What is the value of the sample test statistic? (Round your answer to three decimal places.)
  

(c) Find the P-value. (Round your answer to four decimal places.)

2. The Student's t distribution table gives critical values for the Student's t distribution. Use an appropriate d.f. as the row header. For a right-tailed test, the column header is the value of α found in the one-tail area row. For a left-tailed test, the column header is the value of α found in the one-tail area row, but you must change the sign of the critical value t to −t. For a two-tailed test, the column header is the value of α from the two-tail area row. The critical values are the ±tvalues shown.

Let x be a random variable that represents the pH of arterial plasma (i.e., acidity of the blood). For healthy adults, the mean of the x distribution is μ = 7.4†. A new drug for arthritis has been developed. However, it is thought that this drug may change blood pH. A random sample of 36 patients with arthritis took the drug for 3 months. Blood tests showed that x = 8.0 with sample standard deviation s = 1.7. Use a 5% level of significance to test the claim that the drug has changed (either way) the mean pH level of the blood. Solve the problem using the critical region method of testing (i.e., traditional method). (Round your answers to three decimal places.)

test statistic	=
critical value	= ±

State your conclusion ion the context of the application.

Fail to reject the null hypothesis, there is sufficient evidence that the drug has changed the mean pH level.

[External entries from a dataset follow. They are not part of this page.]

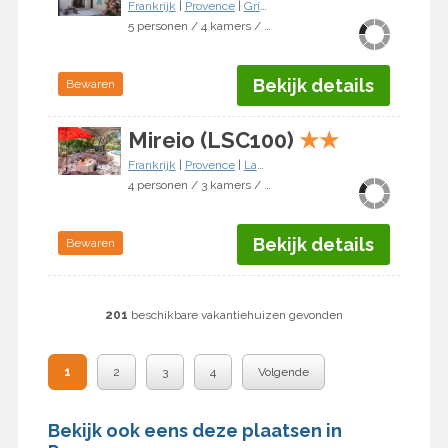
Frankrijk
|
Provence
|
Grignan
5 personen / 4 kamers / 3 slaapkamers
Bekijk details
Bewaren
Mireio (LSC100)
★
★
Frankrijk
|
Provence
|
Lambesc
4 personen / 3 kamers / 2 slaapkamers
Bekijk details
Bewaren
201
beschikbare vakantiehuizen gevonden
1
2
3
4
Volgende
Bekijk ook eens deze plaatsen in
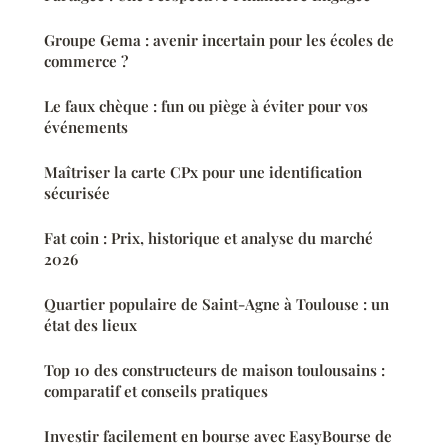
Groupe Gema : avenir incertain pour les écoles de
commerce ?
Le faux chèque : fun ou piège à éviter pour vos
événements
Maîtriser la carte CPx pour une identification
sécurisée
Fat coin : Prix, historique et analyse du marché
2026
Quartier populaire de Saint-Agne à Toulouse : un
état des lieux
Top 10 des constructeurs de maison toulousains :
comparatif et conseils pratiques
Investir facilement en bourse avec EasyBourse de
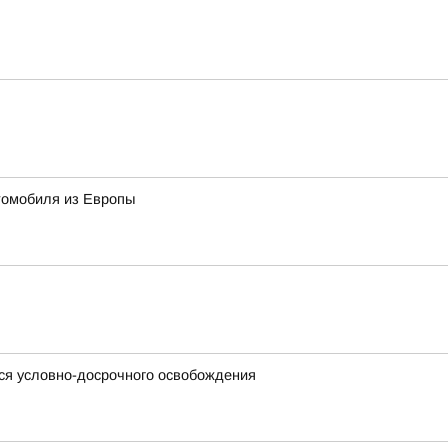
томобиля из Европы
ся условно-досрочного освобождения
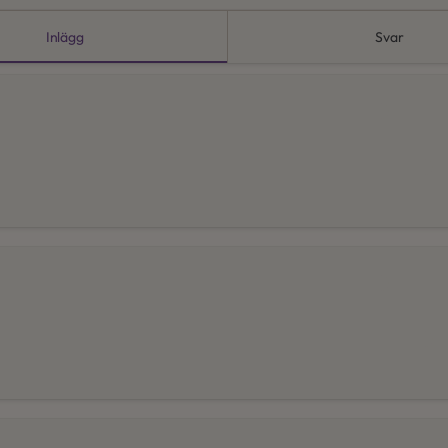
Inlägg
Svar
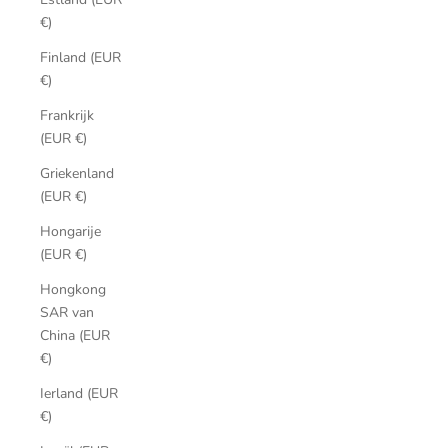
€)
Finland (EUR
€)
Frankrijk
(EUR €)
Griekenland
(EUR €)
Hongarije
(EUR €)
Hongkong
SAR van
China (EUR
€)
Ierland (EUR
€)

Fail to reject the null hypothesis, there is insufficient evidence that the drug has changed the mean pH level.     

Reject the null hypothesis, there is insufficient evidence that the drug has changed the mean pH level.

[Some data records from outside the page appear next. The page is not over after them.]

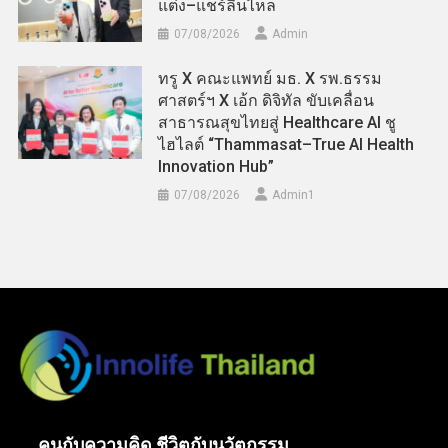
แต่ง–แชร์ลื่นไหล
07/08/2026
Admin
ทรู X คณะแพทย์ มธ. X รพ.ธรรม
ศาสตร์ฯ X เอ้ก ดิจิทัล ขับเคลื่อน
สาธารณสุขไทยสู่ Healthcare AI ชู
ไฮไลต์ “Thammasat–True AI Health
Innovation Hub”
07/08/2026
Admin​1
คนกับความคิด ชีวิตกับนวัตกรรม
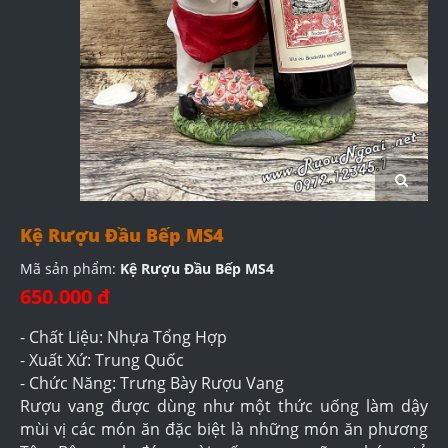
Kệ Rượu Đầu Bếp MS4
Mã sản phẩm:
Kệ Rượu Đầu Bếp MS4
650.000 đ
- Chất Liệu: Nhựa Tổng Hợp
- Xuất Xứ: Trung Quốc
- Chức Năng: Trưng Bày Rượu Vang
Rượu vang được dùng như một thức uống làm dậy
mùi vị các món ăn đặc biệt là những món ăn phương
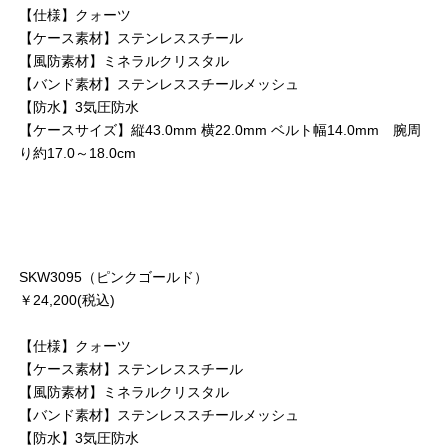
【仕様】クォーツ
【ケース素材】ステンレススチール
【風防素材】ミネラルクリスタル
【バンド素材】ステンレススチールメッシュ
【防水】3気圧防水
【ケースサイズ】縦43.0mm 横22.0mm ベルト幅14.0mm 腕周
り約17.0～18.0cm
SKW3095（ピンクゴールド）
￥24,200(税込)
【仕様】クォーツ
【ケース素材】ステンレススチール
【風防素材】ミネラルクリスタル
【バンド素材】ステンレススチールメッシュ
【防水】3気圧防水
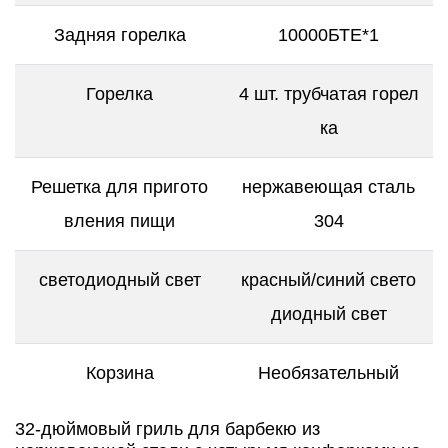
Задняя горелка
10000БТЕ*1
Горелка
4 шт. трубчатая горел
ка
Решетка для пригото
нержавеющая сталь
вления пищи
304
светодиодный свет
красный/синий свето
диодный свет
Корзина
Необязательный
32-дюймовый гриль для барбекю из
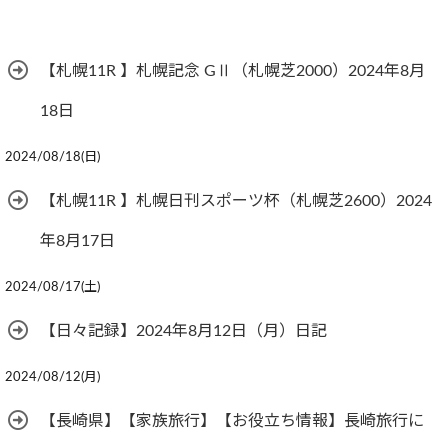
【札幌11R 】札幌記念 GⅡ（札幌芝2000）2024年8月
18日
2024/08/18(日)
【札幌11R 】札幌日刊スポーツ杯（札幌芝2600）2024
年8月17日
2024/08/17(土)
【日々記録】2024年8月12日（月）日記
2024/08/12(月)
【長崎県】【家族旅行】【お役立ち情報】長崎旅行に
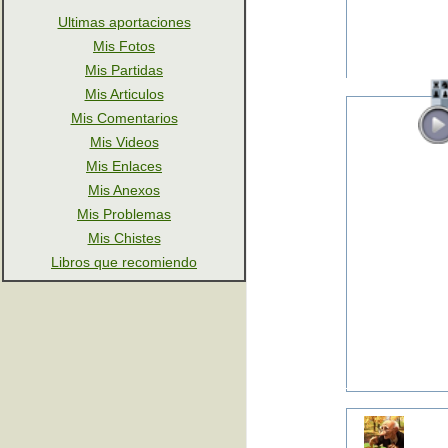
Ultimas aportaciones
Mis Fotos
Mis Partidas
Mis Articulos
Mis Comentarios
Mis Videos
Mis Enlaces
Mis Anexos
Mis Problemas
Mis Chistes
Libros que recomiendo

Reject the null hypothesis, there is sufficient evidence that the drug has changed the mean pH level.

Compare your conclusion with the conclusion obtained by using the P-value method. Are they the same?

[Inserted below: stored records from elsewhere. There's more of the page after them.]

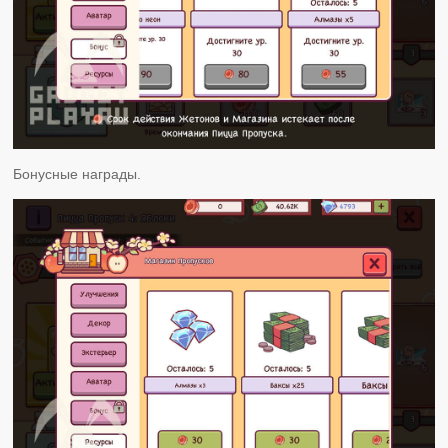
Бонусные награды.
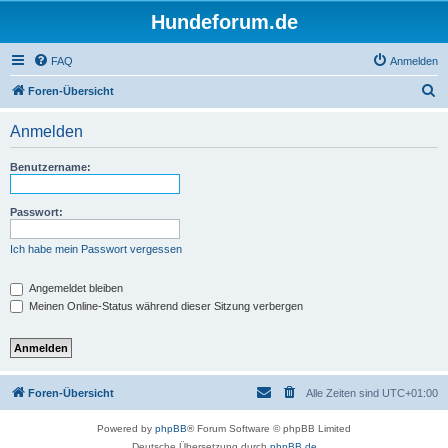
Hundeforum.de
FAQ
Anmelden
S
Foren-Übersicht
u
Anmelden
c
h
Benutzername:
e
Passwort:
Ich habe mein Passwort vergessen
Angemeldet bleiben
Meinen Online-Status während dieser Sitzung verbergen
Foren-Übersicht
Alle Zeiten sind
UTC+01:00
Powered by
phpBB
® Forum Software © phpBB Limited
Deutsche Übersetzung durch
phpBB.de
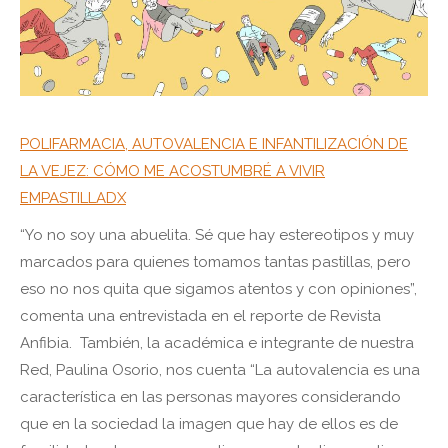
POLIFARMACIA, AUTOVALENCIA E INFANTILIZACIÓN DE
LA VEJEZ: CÓMO ME ACOSTUMBRÉ A VIVIR
EMPASTILLADX
“Yo no soy una abuelita. Sé que hay estereotipos y muy
marcados para quienes tomamos tantas pastillas, pero
eso no nos quita que sigamos atentos y con opiniones”,
comenta una entrevistada en el reporte de Revista
Anfibia.
También, la académica e integrante de nuestra
Red, Paulina Osorio, nos cuenta “La autovalencia es una
característica en las personas mayores considerando
que en la sociedad la imagen que hay de ellos es de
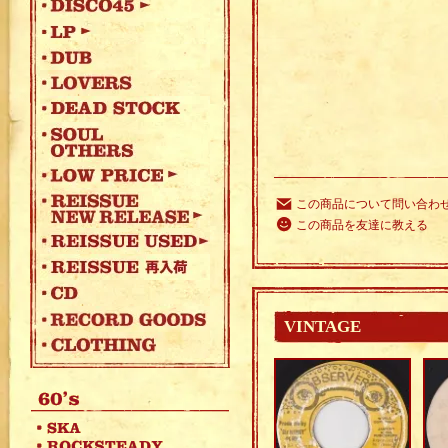
この商品について問い合わ
この商品を友達に教える
VINTAGE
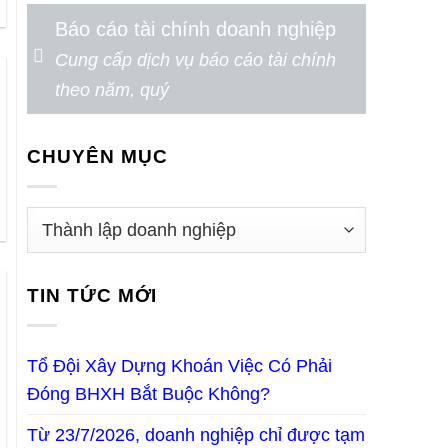
Báo cáo tài chính doanh nghiệp
Cung cấp dịch vụ báo cáo tài chính
theo năm, quý
CHUYÊN MỤC
TIN TỨC MỚI
Tổ Đội Xây Dựng Khoán Việc Có Phải
Đóng BHXH Bắt Buộc Không?
Từ 23/7/2026, doanh nghiệp chỉ được tạm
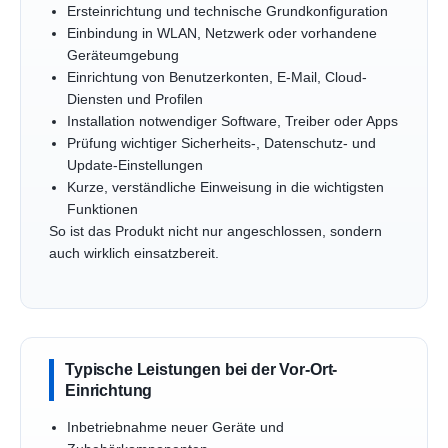
Ersteinrichtung und technische Grundkonfiguration
Einbindung in WLAN, Netzwerk oder vorhandene
Geräteumgebung
Einrichtung von Benutzerkonten, E-Mail, Cloud-
Diensten und Profilen
Installation notwendiger Software, Treiber oder Apps
Prüfung wichtiger Sicherheits-, Datenschutz- und
Update-Einstellungen
Kurze, verständliche Einweisung in die wichtigsten
Funktionen
So ist das Produkt nicht nur angeschlossen, sondern
auch wirklich einsatzbereit.
Typische Leistungen bei der Vor-Ort-
Einrichtung
Inbetriebnahme neuer Geräte und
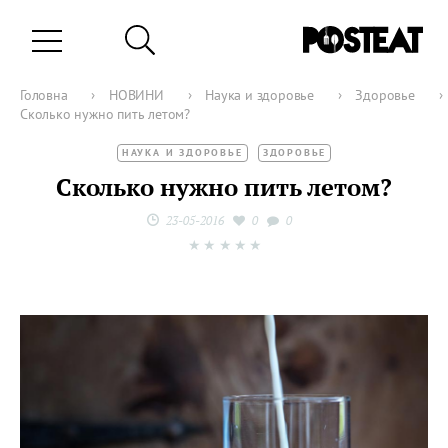
Головна
›
НОВИНИ
›
Наука и здоровье
›
Здоровье
›
Сколько нужно пить летом?
НАУКА И ЗДОРОВЬЕ
ЗДОРОВЬЕ
Сколько нужно пить летом?
23-05-2016
0
0
★
★
★
★
★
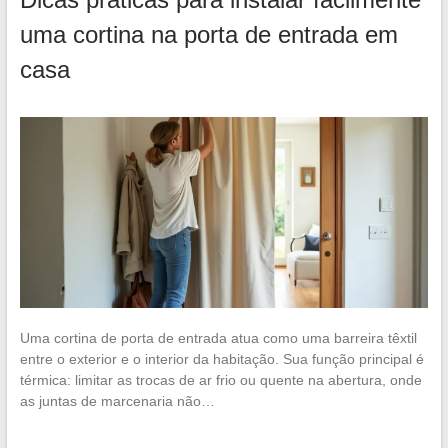
uma cortina na porta de entrada em
casa
Uma cortina de porta de entrada atua como uma barreira têxtil
entre o exterior e o interior da habitação. Sua função principal é
térmica: limitar as trocas de ar frio ou quente na abertura, onde
as juntas de marcenaria não…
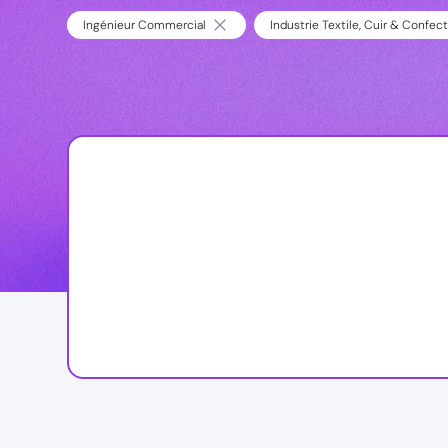
Ingénieur Commercial
Industrie Textile, Cuir & Confec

We reject the null hypothesis using the traditional method, but fail to reject using the P-value method.

The conclusions obtained by using both methods are the same.    

We reject the null hypothesis using the P-value method, but fail to reject using the traditional method.

Answer 1

1.

Given that,
population mean(u)=77
sample mean, x =71.4
standard deviation, s =20.6484
number (n)=20
null, Ho: μ=77
alternate, H1: μ<77
level of significance, α = 0.05
from standard normal table,left tailed t α/2 =1.729
since our test is left-tailed
reject Ho, if to < -1.729
we use test statistic (t) = x-u/(s.d/sqrt(n))
to =71.4-77/(20.6484/sqrt(20))
to =-1.213
| to | =1.213
critical value
the value of |t α| with n-1 = 19 d.f is 1.729
we got |to| =1.213 & | t α | =1.729
make decision
hence value of |to | < | t α | and here we do not reject Ho
p-value :left tail - Ha : ( p < -1.2129 ) = 0.12002
hence value of p0.05 < 0.12002,here we do not reject Ho
ANSWERS
---------------
i.
sample mean, x =71.4
standard deviation, s =20.6484
number (n)=20
ii.
standard normal distribution
null, Ho: μ=77
alternate, H1: μ<77
b.
The Student's t, since we assume that x has a normal distribution and σ is unknown
c.
test statistic: -1.213
critical value: -1.729
decision: do not reject Ho
p-value: 0.12002
we do not have enough evidence to support the claim that the population mean life span for Honolulu residents is less than 77 years
2.
Given that,
population mean(u)=7.4
sample mean, x =8
standard deviation, s =1.7
number (n)=36
null, Ho: μ=7.4
alternate, H1: μ!=7.4
level of significance, α = 0.05
from standard normal table, two tailed t α/2 =2.03
since our test is two-tailed
reject Ho, if to < -2.03 OR if to > 2.03
we use test statistic (t) = x-u/(s.d/sqrt(n))
to =8-7.4/(1.7/sqrt(36))
to =2.118
| to | =2.118
critical value
the value of |t α| with n-1 = 35 d.f is 2.03
we got |to| =2.118 & | t α | =2.03
make decision
hence value of | to | > | t α| and here we reject Ho
p-value :two tailed ( double the one tail ) - Ha : ( p != 2.1176 ) = 0.0414
hence value of p0.05 > 0.0414,here we reject Ho
ANSWERS
---------------
null, Ho: μ=7.4
alternate, H1: μ!=7.4
test statistic: 2.118
critical value: -2.03 , 2.03
decision: reject Ho
p-value: 0.0414
we have enough evidence to support the claim that the drug has changed (either way) the mean pH level of the blood.
Compare your conclusion with the conclusion obtained by using the P-value method.
The conclusions obtained by using both methods are the same.